How Whittier Fire heroes rescued Circle V Ranch campers, counselors

Posted at 11:45 PM, Jul 14, 2017

Some of the heroes who rescued 82 kids and adults stranded at Circle V Ranch Camp when the Whittier Fire began nearly a week ago spoke out on Friday.

Newly released dash cam footage shows Santa Barbara County Sheriff’s deputies attempting to get to the camp last Saturday.

“Within seconds, the entire shrubbery and trees engulfed in flames and the roadway was covered,” said Sgt. Neil Gowing.

At the end of the road, 58 campers ages seven through 16 and 24 adult staff members were trapped in the camp.

The deputies turned around but U.S. Forest Service Patrolman Dave Dahlberg, who was initially behind them, was able to pass and make it through.

“I was able to make access into the camp through all the smoke and flames and all the debris on the road. It was tough at some points,” said Dahlberg, who was familiar with Circle V Ranch from prior training based on similar circumstances.

Dahlberg and the campers sheltered in place at the dining hall. Flames were about 600 feet away.

“I assured them that we were in a safe place and that we would all get out safely. It seemed like minutes but it probably was closer to two hours when I first saw county Dozer 1,” he continued. 

Dozer operator Mark Linane started cutting fire line around the camp. Overhead, helicopters and airtankers made drops where the flames were seen moving toward the camp.

Dahlberg doused the dining hall with water as flames approached. Another hour went by before search and rescue vehicles arrived at the camp.

“As I was driving by one of the lower buildings, I could see the fire was actually looking up at the backside of the building,” said Nelson Trichler, a Santa Barbara County Search and Rescue team member.

Just about that time, a helicopter dropped more water. The kids and the counselors were soon loaded up in search and rescue cars and taken down the canyon.
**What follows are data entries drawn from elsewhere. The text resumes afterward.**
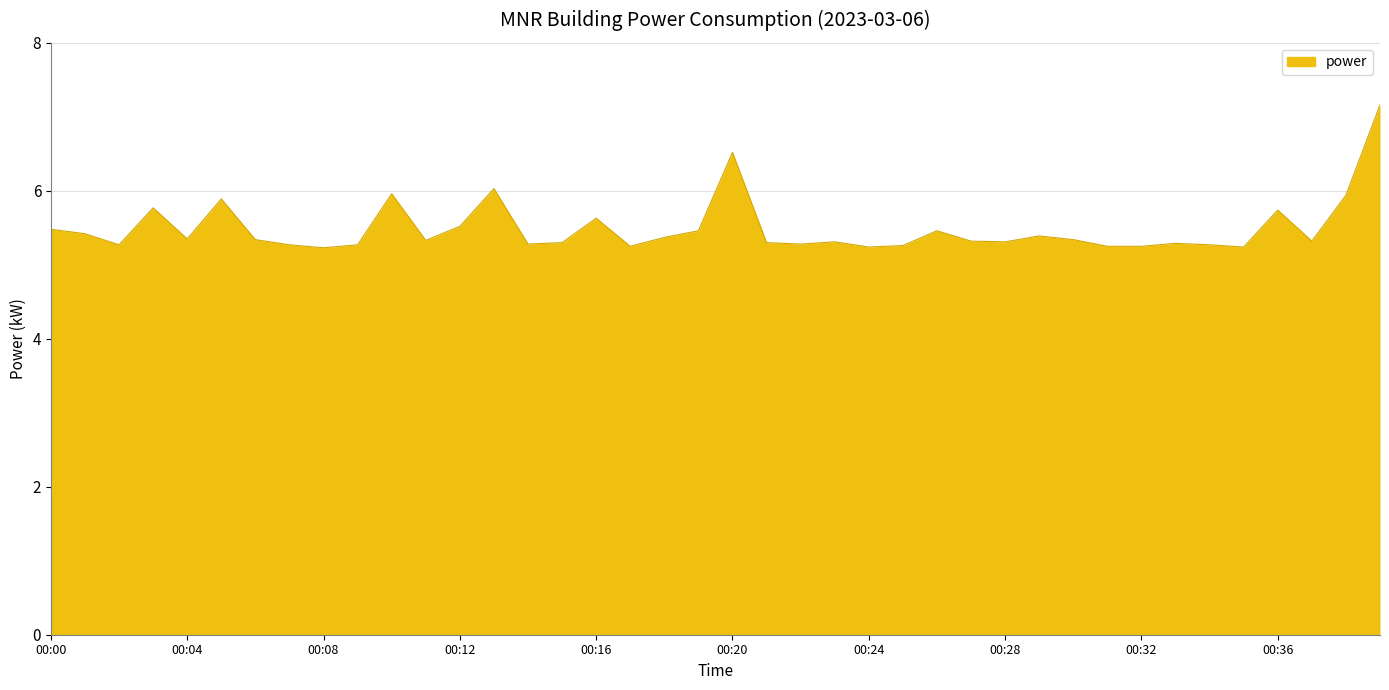

What is the smallest value displayed?

5.2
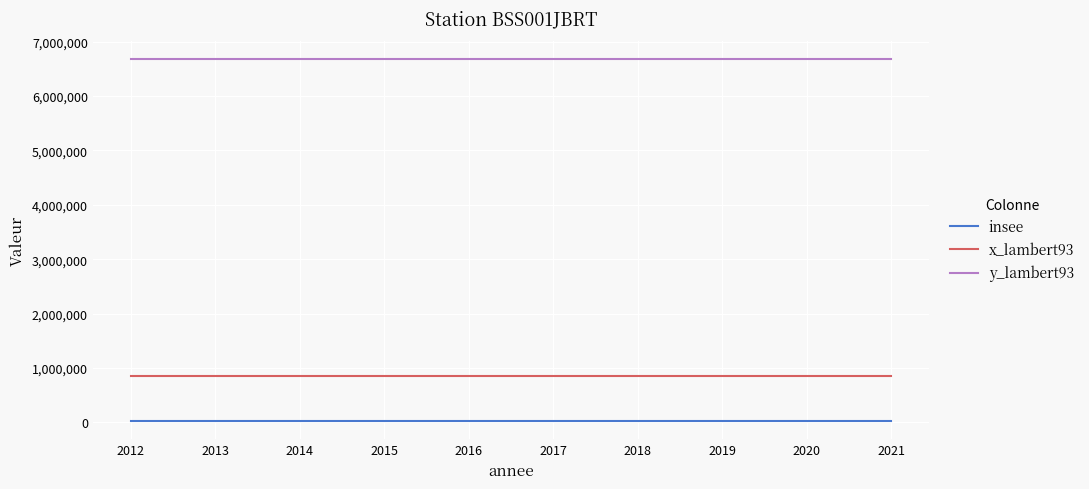

List the series in order of their peak value, lowest first.

insee, x_lambert93, y_lambert93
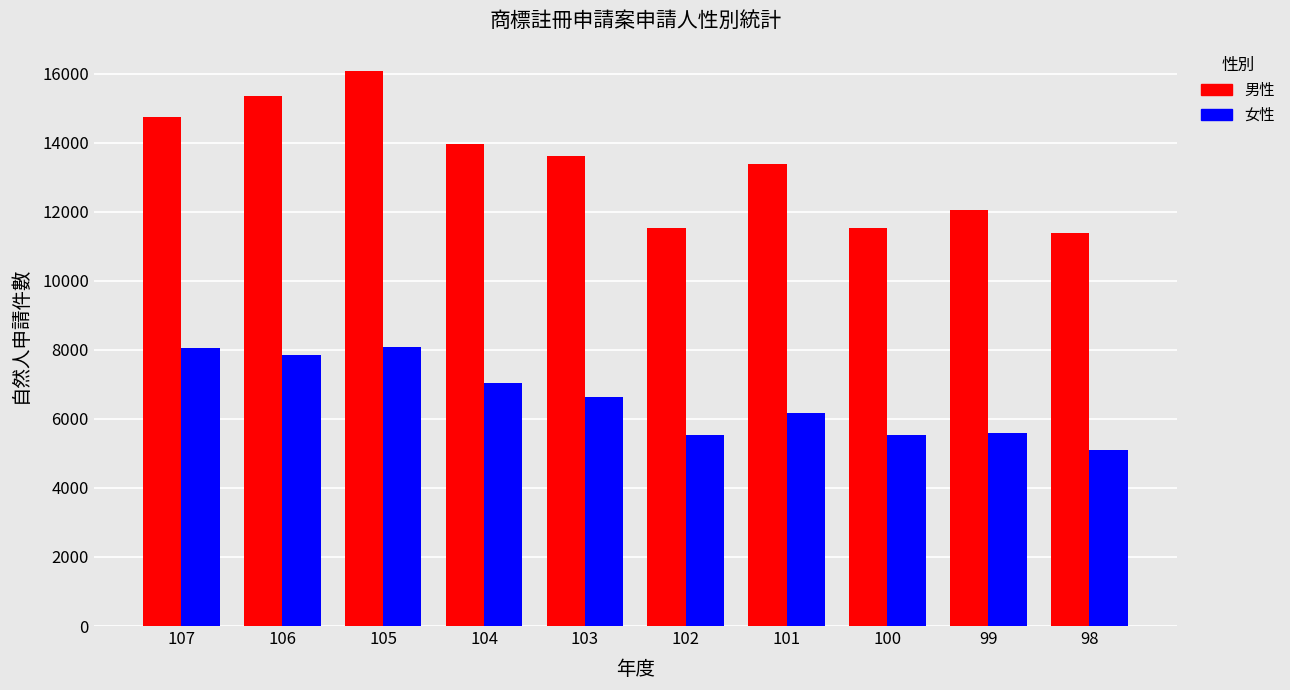

What is the difference between the highest and lowest values at 99?

6435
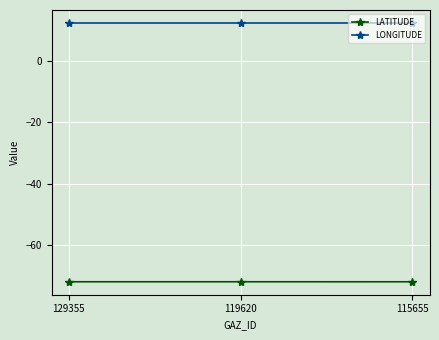

Read the LATITUDE value at 129355.

-71.8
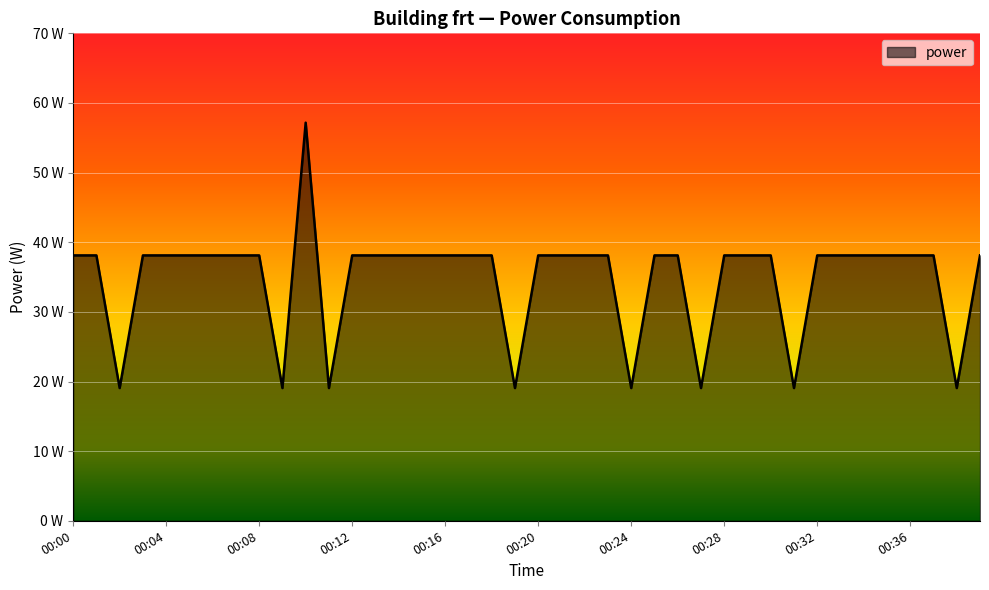

Reading right to left, extract all data points from this chart.

00:39=38.1	00:38=19.1	00:37=38.1	00:36=38.1	00:35=38.1	00:34=38.1	00:33=38.1	00:32=38.1	00:31=19.1	00:30=38.1	00:29=38.1	00:28=38.1	00:27=19.1	00:26=38.1	00:25=38.1	00:24=19.1	00:23=38.1	00:22=38.1	00:21=38.1	00:20=38.1	00:19=19.1	00:18=38.1	00:17=38.1	00:16=38.1	00:15=38.1	00:14=38.1	00:13=38.1	00:12=38.1	00:11=19.1	00:10=57.2	00:09=19.1	00:08=38.1	00:07=38.1	00:06=38.1	00:05=38.1	00:04=38.1	00:03=38.1	00:02=19.1	00:01=38.1	00:00=38.1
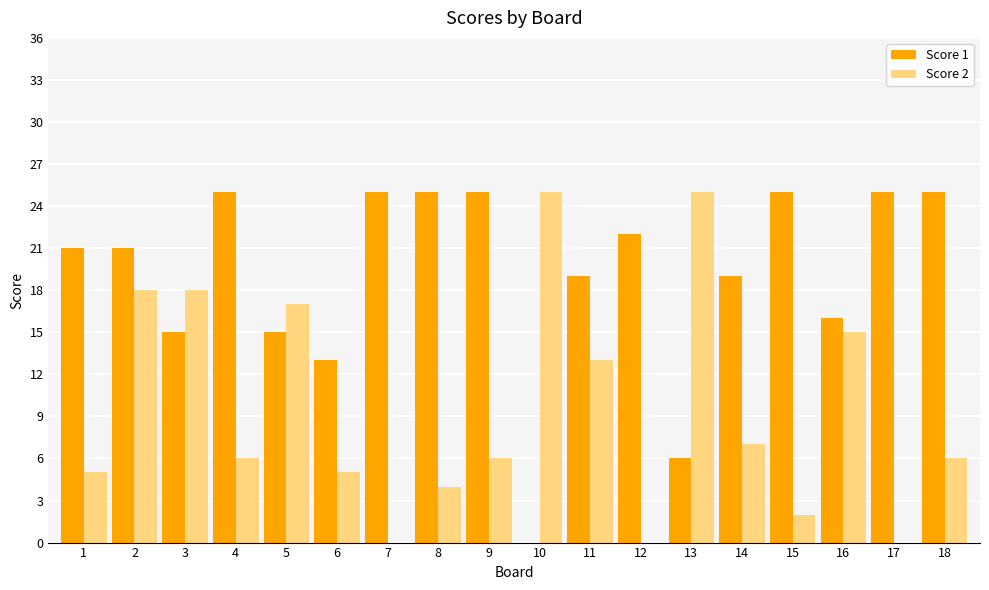

What is the spread (max minus min) of values at 13?

19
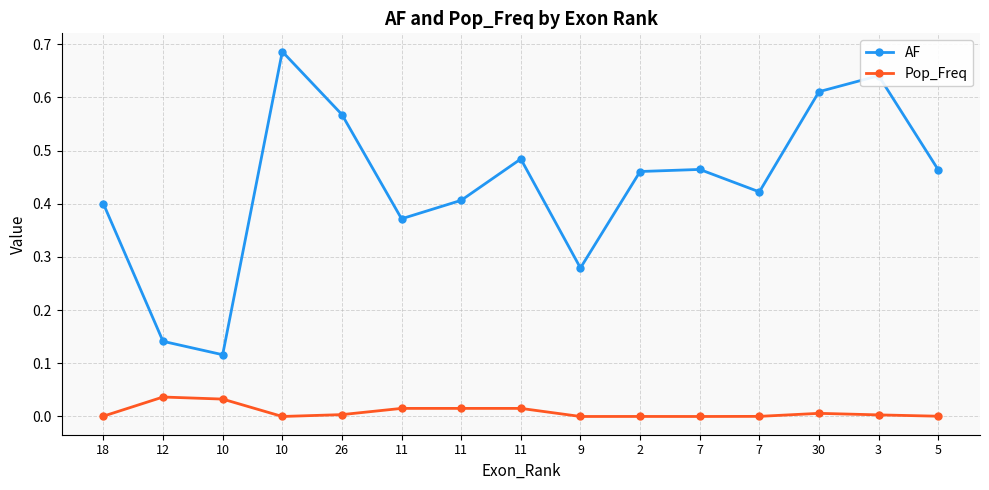

At which label is AF closest to 0?

10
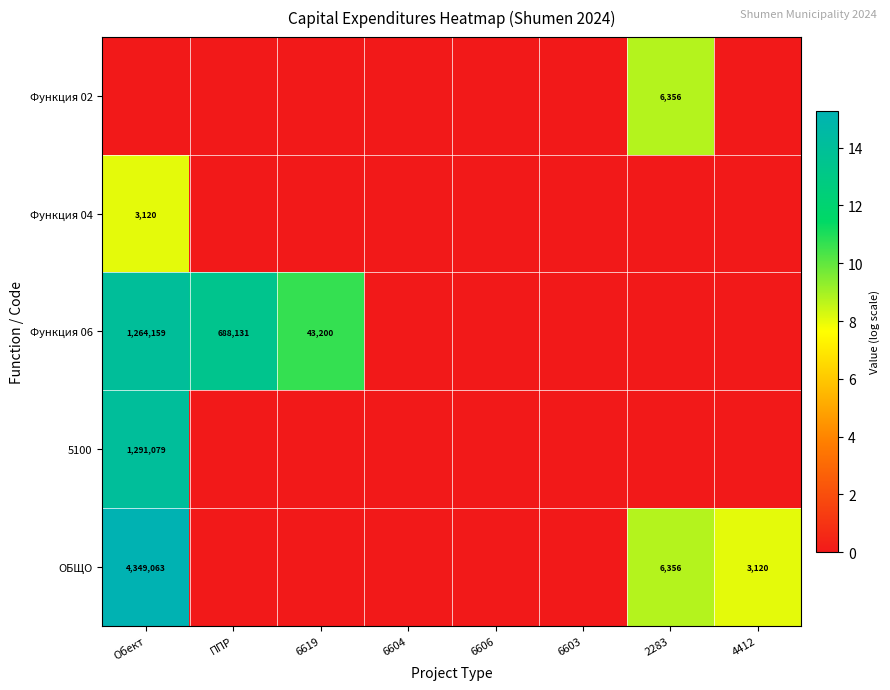

Is it true that ОБЩО equals 4349063 at Обект?

True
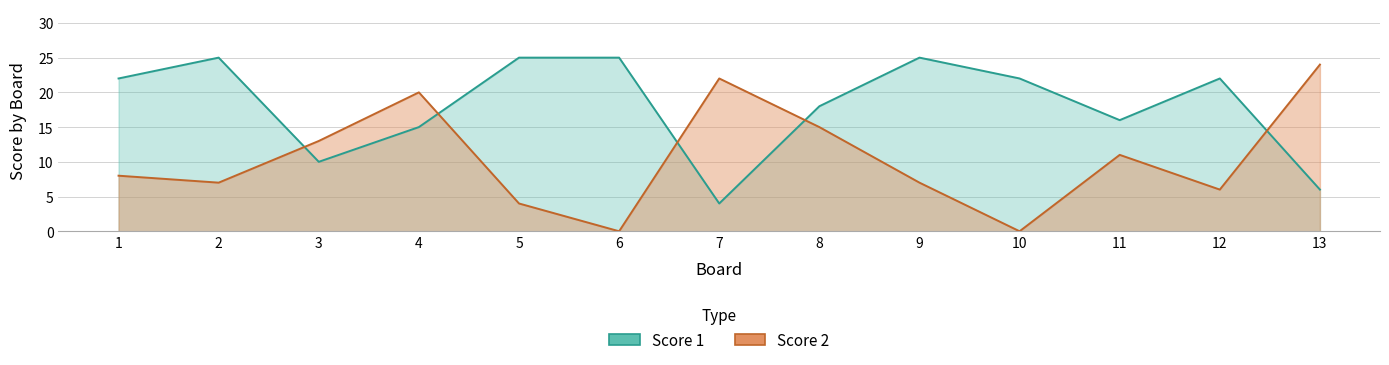

How many categories are shown in the chart?

13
“I explained that we were going to leave like a big snake and that big yellow bulldozer over there was going to be the head of our snake,” said Santa Barbara County Fire Department Division Chief Steve Oaks.

The heat of the fire could be felt through the window.

“I was amazed that they were calm. They were under control. They weren’t panicking. They were actually singing some songs on the way down,” Trichler said.

At the bottom of the road, Chumash Casino buses took the kids and counselors to be reunited with their families by 11:15 p.m. that same night.

The camp lost its craft shack cabin and health office cabin in the fire. The camp director says the rescuers are guardian angels.